# Textblob

### What is Textblob?

Textblob is a python Library that used for text processing. It is a simple API for implementing NLP tasks like POS tagging, noun extraction,tokenization, word and phrase frequencies, word inflection,n-grams, classification, translation, sentimental analysis etc.

TextBlob is easy tounderstand and has detailed documentation. It also is superior to other tools for language detection as it uses the google translate. Since the API is not free, the limit is 1000 word translations per day.

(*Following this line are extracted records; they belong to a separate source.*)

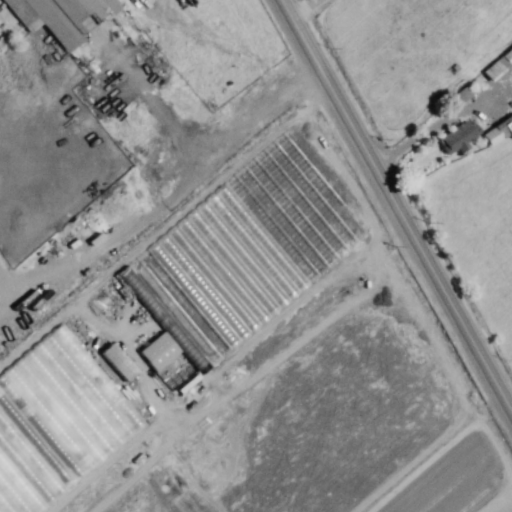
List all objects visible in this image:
road: (305, 8)
building: (56, 16)
building: (79, 26)
building: (499, 57)
building: (497, 64)
building: (459, 94)
crop: (426, 125)
road: (436, 127)
building: (497, 130)
building: (498, 132)
building: (455, 136)
building: (447, 141)
road: (169, 200)
road: (397, 202)
road: (3, 294)
building: (156, 351)
building: (156, 355)
building: (116, 361)
crop: (348, 421)
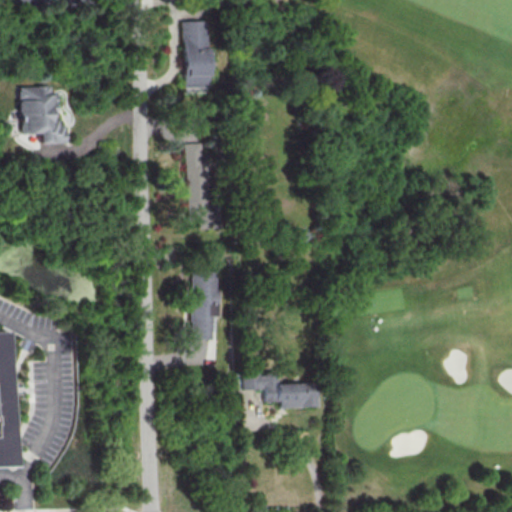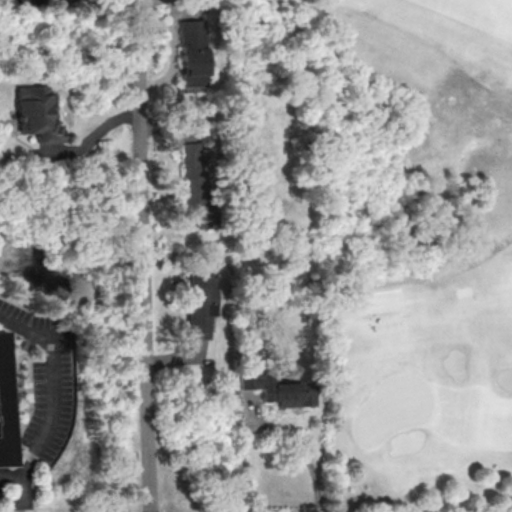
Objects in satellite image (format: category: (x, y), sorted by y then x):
road: (172, 33)
building: (191, 55)
building: (36, 113)
road: (92, 139)
building: (194, 185)
park: (403, 237)
road: (142, 255)
building: (200, 302)
road: (53, 382)
building: (278, 389)
building: (4, 403)
building: (4, 407)
road: (307, 457)
road: (22, 482)
road: (67, 509)
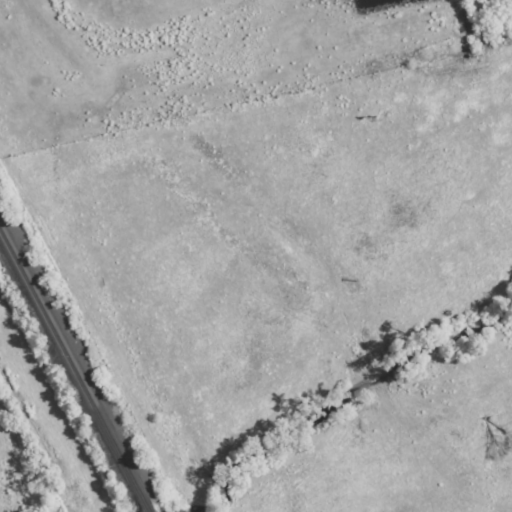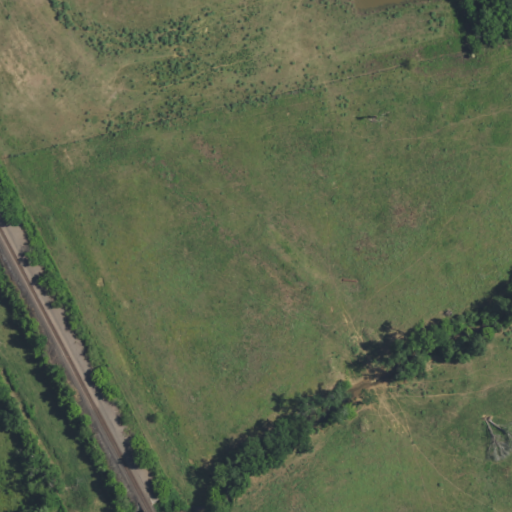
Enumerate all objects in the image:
railway: (68, 372)
railway: (139, 508)
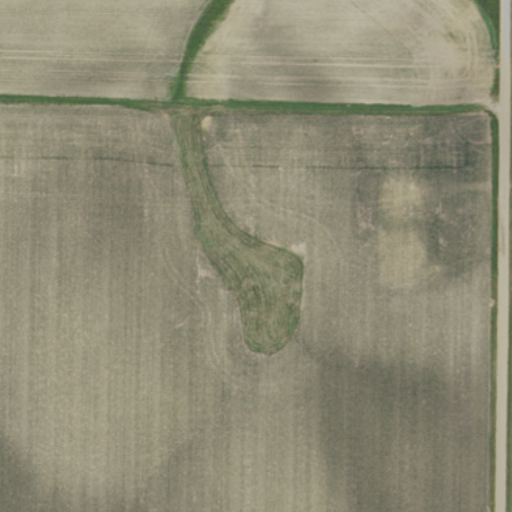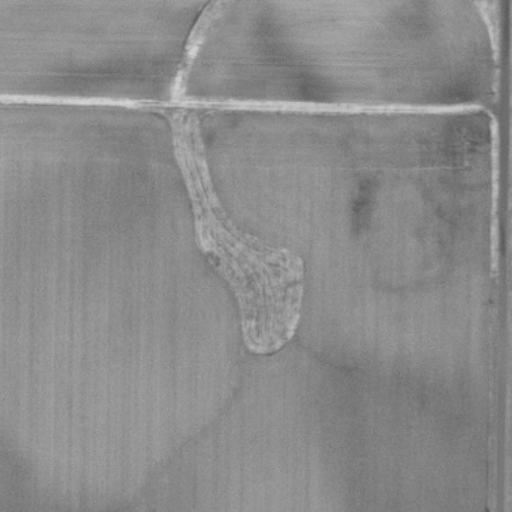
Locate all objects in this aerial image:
road: (502, 256)
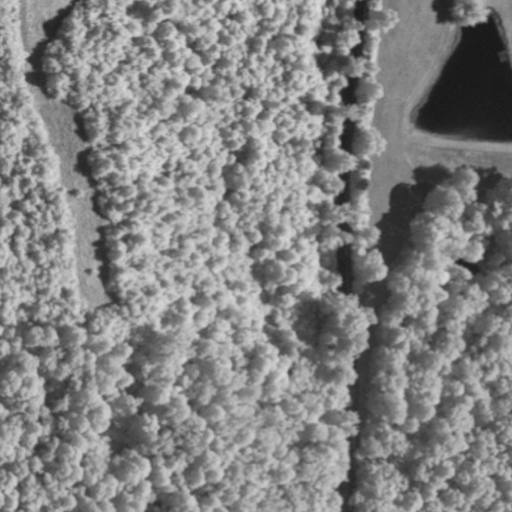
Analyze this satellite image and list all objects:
road: (341, 255)
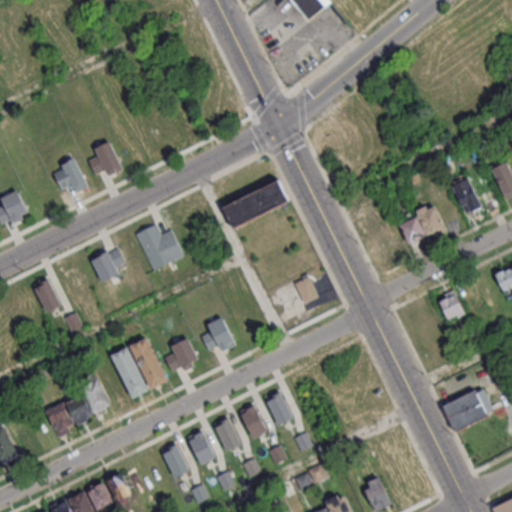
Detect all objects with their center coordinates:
road: (427, 1)
building: (311, 7)
building: (308, 8)
road: (242, 13)
building: (40, 14)
building: (3, 35)
road: (259, 42)
road: (338, 51)
road: (107, 55)
road: (222, 58)
road: (243, 62)
road: (353, 63)
road: (381, 65)
road: (265, 100)
road: (300, 109)
traffic signals: (275, 125)
building: (165, 128)
road: (259, 135)
building: (149, 139)
road: (284, 141)
building: (104, 158)
building: (106, 158)
road: (414, 163)
building: (511, 168)
building: (70, 174)
building: (70, 175)
building: (502, 177)
building: (503, 178)
road: (125, 179)
road: (137, 195)
building: (467, 195)
building: (467, 196)
building: (256, 202)
building: (256, 203)
building: (12, 206)
road: (341, 206)
building: (12, 207)
building: (429, 218)
road: (133, 221)
building: (412, 228)
building: (403, 234)
building: (159, 245)
building: (159, 245)
road: (241, 258)
building: (108, 263)
building: (108, 263)
building: (505, 278)
building: (505, 279)
building: (75, 280)
building: (307, 288)
building: (307, 289)
building: (47, 294)
building: (48, 295)
road: (386, 295)
building: (26, 302)
building: (451, 304)
building: (451, 305)
road: (120, 316)
road: (370, 318)
building: (73, 320)
building: (219, 334)
building: (219, 334)
building: (181, 355)
building: (182, 355)
building: (149, 362)
road: (258, 365)
road: (460, 366)
building: (130, 371)
building: (113, 383)
building: (111, 385)
road: (435, 392)
building: (95, 394)
building: (79, 408)
building: (279, 408)
building: (280, 408)
building: (465, 409)
building: (467, 414)
building: (60, 418)
building: (253, 420)
building: (253, 422)
building: (21, 431)
building: (22, 431)
building: (227, 433)
building: (228, 433)
building: (5, 443)
building: (6, 444)
building: (202, 446)
building: (200, 447)
building: (175, 459)
road: (310, 459)
building: (174, 460)
building: (119, 486)
road: (484, 489)
road: (477, 490)
building: (376, 492)
building: (200, 493)
building: (376, 493)
building: (100, 495)
building: (96, 496)
building: (81, 502)
building: (504, 504)
building: (338, 505)
building: (504, 505)
building: (335, 506)
road: (492, 507)
building: (62, 508)
building: (322, 510)
building: (47, 511)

### What is the difference between Textblob and NLTK?

Depending on your requirement, either can be used. While NLTK is a good option for beginners, it does not provide certain funcationalities. Textblob has features and funtionalities of both NLTK and Pattern. In general it works well for tasks like text processing by providing an intuitive interface to NLTK. However, for tasks like token and word integration, NLTK works better.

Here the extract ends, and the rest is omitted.